- [What you are asked to do] Quote each of the rows below word for word, leaving every line unchanged.

Rows from a layout dataset:
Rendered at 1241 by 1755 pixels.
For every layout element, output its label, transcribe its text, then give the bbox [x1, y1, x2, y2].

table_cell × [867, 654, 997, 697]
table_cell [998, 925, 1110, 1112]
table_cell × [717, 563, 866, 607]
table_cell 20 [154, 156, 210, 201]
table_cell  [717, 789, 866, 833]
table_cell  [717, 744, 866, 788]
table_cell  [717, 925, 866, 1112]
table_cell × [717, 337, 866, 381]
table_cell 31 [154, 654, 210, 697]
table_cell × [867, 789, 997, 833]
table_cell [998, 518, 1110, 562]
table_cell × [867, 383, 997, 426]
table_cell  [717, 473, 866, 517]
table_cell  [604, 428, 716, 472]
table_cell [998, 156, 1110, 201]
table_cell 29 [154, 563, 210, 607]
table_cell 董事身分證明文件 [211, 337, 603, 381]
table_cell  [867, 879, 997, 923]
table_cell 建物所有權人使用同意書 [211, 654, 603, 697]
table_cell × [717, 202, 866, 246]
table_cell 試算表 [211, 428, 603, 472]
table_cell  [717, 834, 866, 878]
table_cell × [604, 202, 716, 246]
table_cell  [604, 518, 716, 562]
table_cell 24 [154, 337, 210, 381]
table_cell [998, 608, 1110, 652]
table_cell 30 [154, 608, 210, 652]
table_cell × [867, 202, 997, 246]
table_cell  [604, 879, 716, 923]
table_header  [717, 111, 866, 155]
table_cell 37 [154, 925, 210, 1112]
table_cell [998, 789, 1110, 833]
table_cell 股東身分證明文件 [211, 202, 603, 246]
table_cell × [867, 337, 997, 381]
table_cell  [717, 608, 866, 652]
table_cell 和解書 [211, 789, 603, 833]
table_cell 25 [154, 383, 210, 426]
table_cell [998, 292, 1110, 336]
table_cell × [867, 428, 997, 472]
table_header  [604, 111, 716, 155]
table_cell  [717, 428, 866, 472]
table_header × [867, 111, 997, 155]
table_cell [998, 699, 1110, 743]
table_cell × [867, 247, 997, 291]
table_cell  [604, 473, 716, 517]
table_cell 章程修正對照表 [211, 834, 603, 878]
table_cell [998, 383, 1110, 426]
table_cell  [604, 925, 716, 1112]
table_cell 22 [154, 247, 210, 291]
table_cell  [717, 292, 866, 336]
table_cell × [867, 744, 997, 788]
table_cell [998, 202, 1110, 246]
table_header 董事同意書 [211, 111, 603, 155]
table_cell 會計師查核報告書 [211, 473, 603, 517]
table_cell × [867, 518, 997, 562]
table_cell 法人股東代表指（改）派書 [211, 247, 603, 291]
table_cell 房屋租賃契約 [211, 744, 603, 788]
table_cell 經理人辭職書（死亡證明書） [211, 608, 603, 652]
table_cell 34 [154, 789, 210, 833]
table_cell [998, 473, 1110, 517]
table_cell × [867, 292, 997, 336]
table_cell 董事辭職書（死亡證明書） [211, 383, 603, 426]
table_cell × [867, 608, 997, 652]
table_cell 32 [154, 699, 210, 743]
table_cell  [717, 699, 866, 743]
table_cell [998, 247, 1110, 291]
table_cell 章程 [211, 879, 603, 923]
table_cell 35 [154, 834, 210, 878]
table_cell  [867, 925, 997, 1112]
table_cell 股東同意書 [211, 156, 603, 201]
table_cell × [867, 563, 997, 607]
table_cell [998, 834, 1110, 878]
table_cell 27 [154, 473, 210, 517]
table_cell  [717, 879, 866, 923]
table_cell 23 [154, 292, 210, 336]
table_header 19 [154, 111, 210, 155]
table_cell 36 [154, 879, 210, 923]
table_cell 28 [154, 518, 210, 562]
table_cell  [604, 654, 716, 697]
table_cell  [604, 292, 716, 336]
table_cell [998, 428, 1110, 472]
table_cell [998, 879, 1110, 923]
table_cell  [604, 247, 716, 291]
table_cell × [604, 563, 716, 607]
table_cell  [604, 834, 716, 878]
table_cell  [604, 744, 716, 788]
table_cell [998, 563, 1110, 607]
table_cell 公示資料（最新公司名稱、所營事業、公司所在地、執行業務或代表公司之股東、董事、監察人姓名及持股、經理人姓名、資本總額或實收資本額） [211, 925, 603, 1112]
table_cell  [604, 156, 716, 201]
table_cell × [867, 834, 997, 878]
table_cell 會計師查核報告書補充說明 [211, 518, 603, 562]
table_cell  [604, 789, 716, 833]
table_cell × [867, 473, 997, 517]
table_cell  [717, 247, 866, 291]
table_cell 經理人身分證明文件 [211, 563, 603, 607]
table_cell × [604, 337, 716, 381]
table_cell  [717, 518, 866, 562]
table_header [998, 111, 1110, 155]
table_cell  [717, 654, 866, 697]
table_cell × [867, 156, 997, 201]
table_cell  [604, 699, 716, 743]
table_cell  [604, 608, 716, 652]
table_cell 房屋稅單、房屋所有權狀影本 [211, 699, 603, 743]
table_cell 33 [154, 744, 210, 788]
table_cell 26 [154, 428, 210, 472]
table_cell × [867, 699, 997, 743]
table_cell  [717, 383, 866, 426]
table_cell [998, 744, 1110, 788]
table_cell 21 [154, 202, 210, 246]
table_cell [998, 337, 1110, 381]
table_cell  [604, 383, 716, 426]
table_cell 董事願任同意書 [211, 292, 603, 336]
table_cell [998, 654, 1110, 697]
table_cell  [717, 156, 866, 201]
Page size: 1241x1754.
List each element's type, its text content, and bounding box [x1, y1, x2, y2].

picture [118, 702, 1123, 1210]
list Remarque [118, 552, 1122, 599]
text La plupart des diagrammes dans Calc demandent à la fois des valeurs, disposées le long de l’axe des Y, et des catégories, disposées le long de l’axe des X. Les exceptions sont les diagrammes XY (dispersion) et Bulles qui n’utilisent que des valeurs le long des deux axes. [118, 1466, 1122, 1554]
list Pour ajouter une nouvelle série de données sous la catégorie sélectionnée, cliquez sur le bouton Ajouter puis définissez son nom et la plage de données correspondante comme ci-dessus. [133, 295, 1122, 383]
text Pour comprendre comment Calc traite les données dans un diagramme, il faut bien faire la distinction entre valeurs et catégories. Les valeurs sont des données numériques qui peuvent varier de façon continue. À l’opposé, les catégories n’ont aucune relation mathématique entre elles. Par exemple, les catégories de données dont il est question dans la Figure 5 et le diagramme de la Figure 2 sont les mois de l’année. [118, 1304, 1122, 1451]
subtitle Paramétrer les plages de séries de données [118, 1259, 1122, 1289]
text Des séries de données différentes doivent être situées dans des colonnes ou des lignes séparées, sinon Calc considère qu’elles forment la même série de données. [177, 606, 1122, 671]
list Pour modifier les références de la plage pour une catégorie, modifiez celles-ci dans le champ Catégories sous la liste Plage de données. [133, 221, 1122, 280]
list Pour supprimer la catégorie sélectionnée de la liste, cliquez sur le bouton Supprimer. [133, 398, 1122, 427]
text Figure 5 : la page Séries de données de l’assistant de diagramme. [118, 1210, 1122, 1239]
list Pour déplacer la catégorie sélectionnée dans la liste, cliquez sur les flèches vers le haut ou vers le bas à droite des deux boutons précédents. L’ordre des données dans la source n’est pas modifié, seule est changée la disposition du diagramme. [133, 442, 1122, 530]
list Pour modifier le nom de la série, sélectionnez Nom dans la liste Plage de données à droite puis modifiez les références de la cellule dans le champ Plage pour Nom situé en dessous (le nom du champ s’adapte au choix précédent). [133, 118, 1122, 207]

- [Answer in full]
Rendered at 1241 by 1755 pixels.
For every layout element, output its label, transcribe its text, then give the bbox [x1, y1, x2, y2].

table_cell × [867, 654, 997, 697]
table_cell [998, 925, 1110, 1112]
table_cell × [717, 563, 866, 607]
table_cell 20 [154, 156, 210, 201]
table_cell  [717, 789, 866, 833]
table_cell  [717, 744, 866, 788]
table_cell  [717, 925, 866, 1112]
table_cell × [717, 337, 866, 381]
table_cell 31 [154, 654, 210, 697]
table_cell × [867, 789, 997, 833]
table_cell [998, 518, 1110, 562]
table_cell × [867, 383, 997, 426]
table_cell  [717, 473, 866, 517]
table_cell  [604, 428, 716, 472]
table_cell [998, 156, 1110, 201]
table_cell 29 [154, 563, 210, 607]
table_cell 董事身分證明文件 [211, 337, 603, 381]
table_cell  [867, 879, 997, 923]
table_cell 建物所有權人使用同意書 [211, 654, 603, 697]
table_cell × [717, 202, 866, 246]
table_cell 試算表 [211, 428, 603, 472]
table_cell  [717, 834, 866, 878]
table_cell × [604, 202, 716, 246]
table_cell  [604, 518, 716, 562]
table_cell 24 [154, 337, 210, 381]
table_cell [998, 608, 1110, 652]
table_cell 30 [154, 608, 210, 652]
table_cell × [867, 202, 997, 246]
table_cell  [604, 879, 716, 923]
table_header  [717, 111, 866, 155]
table_cell 37 [154, 925, 210, 1112]
table_cell [998, 789, 1110, 833]
table_cell 股東身分證明文件 [211, 202, 603, 246]
table_cell × [867, 337, 997, 381]
table_cell  [717, 608, 866, 652]
table_cell 和解書 [211, 789, 603, 833]
table_cell 25 [154, 383, 210, 426]
table_cell [998, 292, 1110, 336]
table_cell × [867, 428, 997, 472]
table_header  [604, 111, 716, 155]
table_cell  [717, 428, 866, 472]
table_header × [867, 111, 997, 155]
table_cell [998, 699, 1110, 743]
table_cell × [867, 247, 997, 291]
table_cell  [604, 473, 716, 517]
table_cell 章程修正對照表 [211, 834, 603, 878]
table_cell [998, 383, 1110, 426]
table_cell  [604, 925, 716, 1112]
table_cell 22 [154, 247, 210, 291]
table_cell  [717, 292, 866, 336]
table_cell × [867, 744, 997, 788]
table_cell [998, 202, 1110, 246]
table_header 董事同意書 [211, 111, 603, 155]
table_cell 會計師查核報告書 [211, 473, 603, 517]
table_cell × [867, 518, 997, 562]
table_cell 法人股東代表指（改）派書 [211, 247, 603, 291]
table_cell 房屋租賃契約 [211, 744, 603, 788]
table_cell 經理人辭職書（死亡證明書） [211, 608, 603, 652]
table_cell 34 [154, 789, 210, 833]
table_cell [998, 473, 1110, 517]
table_cell × [867, 292, 997, 336]
table_cell 董事辭職書（死亡證明書） [211, 383, 603, 426]
table_cell × [867, 608, 997, 652]
table_cell 32 [154, 699, 210, 743]
table_cell  [717, 699, 866, 743]
table_cell [998, 247, 1110, 291]
table_cell 章程 [211, 879, 603, 923]
table_cell 35 [154, 834, 210, 878]
table_cell  [867, 925, 997, 1112]
table_cell 股東同意書 [211, 156, 603, 201]
table_cell × [867, 563, 997, 607]
table_cell [998, 834, 1110, 878]
table_cell 27 [154, 473, 210, 517]
table_cell  [717, 879, 866, 923]
table_cell 23 [154, 292, 210, 336]
table_header 19 [154, 111, 210, 155]
table_cell 36 [154, 879, 210, 923]
table_cell 28 [154, 518, 210, 562]
table_cell  [604, 654, 716, 697]
table_cell  [604, 292, 716, 336]
table_cell [998, 428, 1110, 472]
table_cell [998, 879, 1110, 923]
table_cell  [604, 247, 716, 291]
table_cell × [604, 563, 716, 607]
table_cell  [604, 834, 716, 878]
table_cell  [604, 744, 716, 788]
table_cell [998, 563, 1110, 607]
table_cell 公示資料（最新公司名稱、所營事業、公司所在地、執行業務或代表公司之股東、董事、監察人姓名及持股、經理人姓名、資本總額或實收資本額） [211, 925, 603, 1112]
table_cell  [604, 156, 716, 201]
table_cell × [867, 834, 997, 878]
table_cell 會計師查核報告書補充說明 [211, 518, 603, 562]
table_cell  [604, 789, 716, 833]
table_cell × [867, 473, 997, 517]
table_cell  [717, 247, 866, 291]
table_cell 經理人身分證明文件 [211, 563, 603, 607]
table_cell × [604, 337, 716, 381]
table_cell  [717, 518, 866, 562]
table_header [998, 111, 1110, 155]
table_cell  [717, 654, 866, 697]
table_cell × [867, 156, 997, 201]
table_cell  [604, 699, 716, 743]
table_cell  [604, 608, 716, 652]
table_cell 房屋稅單、房屋所有權狀影本 [211, 699, 603, 743]
table_cell 33 [154, 744, 210, 788]
table_cell 26 [154, 428, 210, 472]
table_cell × [867, 699, 997, 743]
table_cell  [717, 383, 866, 426]
table_cell [998, 744, 1110, 788]
table_cell 21 [154, 202, 210, 246]
table_cell [998, 337, 1110, 381]
table_cell  [604, 383, 716, 426]
table_cell 董事願任同意書 [211, 292, 603, 336]
table_cell [998, 654, 1110, 697]
table_cell  [717, 156, 866, 201]
Page size: 1241x1754.
List each element's type, its text content, and bounding box [x1, y1, x2, y2].

picture [118, 702, 1123, 1210]
list Remarque [118, 552, 1122, 599]
text La plupart des diagrammes dans Calc demandent à la fois des valeurs, disposées le long de l’axe des Y, et des catégories, disposées le long de l’axe des X. Les exceptions sont les diagrammes XY (dispersion) et Bulles qui n’utilisent que des valeurs le long des deux axes. [118, 1466, 1122, 1554]
list Pour ajouter une nouvelle série de données sous la catégorie sélectionnée, cliquez sur le bouton Ajouter puis définissez son nom et la plage de données correspondante comme ci-dessus. [133, 295, 1122, 383]
text Pour comprendre comment Calc traite les données dans un diagramme, il faut bien faire la distinction entre valeurs et catégories. Les valeurs sont des données numériques qui peuvent varier de façon continue. À l’opposé, les catégories n’ont aucune relation mathématique entre elles. Par exemple, les catégories de données dont il est question dans la Figure 5 et le diagramme de la Figure 2 sont les mois de l’année. [118, 1304, 1122, 1451]
subtitle Paramétrer les plages de séries de données [118, 1259, 1122, 1289]
text Des séries de données différentes doivent être situées dans des colonnes ou des lignes séparées, sinon Calc considère qu’elles forment la même série de données. [177, 606, 1122, 671]
list Pour modifier les références de la plage pour une catégorie, modifiez celles-ci dans le champ Catégories sous la liste Plage de données. [133, 221, 1122, 280]
list Pour supprimer la catégorie sélectionnée de la liste, cliquez sur le bouton Supprimer. [133, 398, 1122, 427]
text Figure 5 : la page Séries de données de l’assistant de diagramme. [118, 1210, 1122, 1239]
list Pour déplacer la catégorie sélectionnée dans la liste, cliquez sur les flèches vers le haut ou vers le bas à droite des deux boutons précédents. L’ordre des données dans la source n’est pas modifié, seule est changée la disposition du diagramme. [133, 442, 1122, 530]
list Pour modifier le nom de la série, sélectionnez Nom dans la liste Plage de données à droite puis modifiez les références de la cellule dans le champ Plage pour Nom situé en dessous (le nom du champ s’adapte au choix précédent). [133, 118, 1122, 207]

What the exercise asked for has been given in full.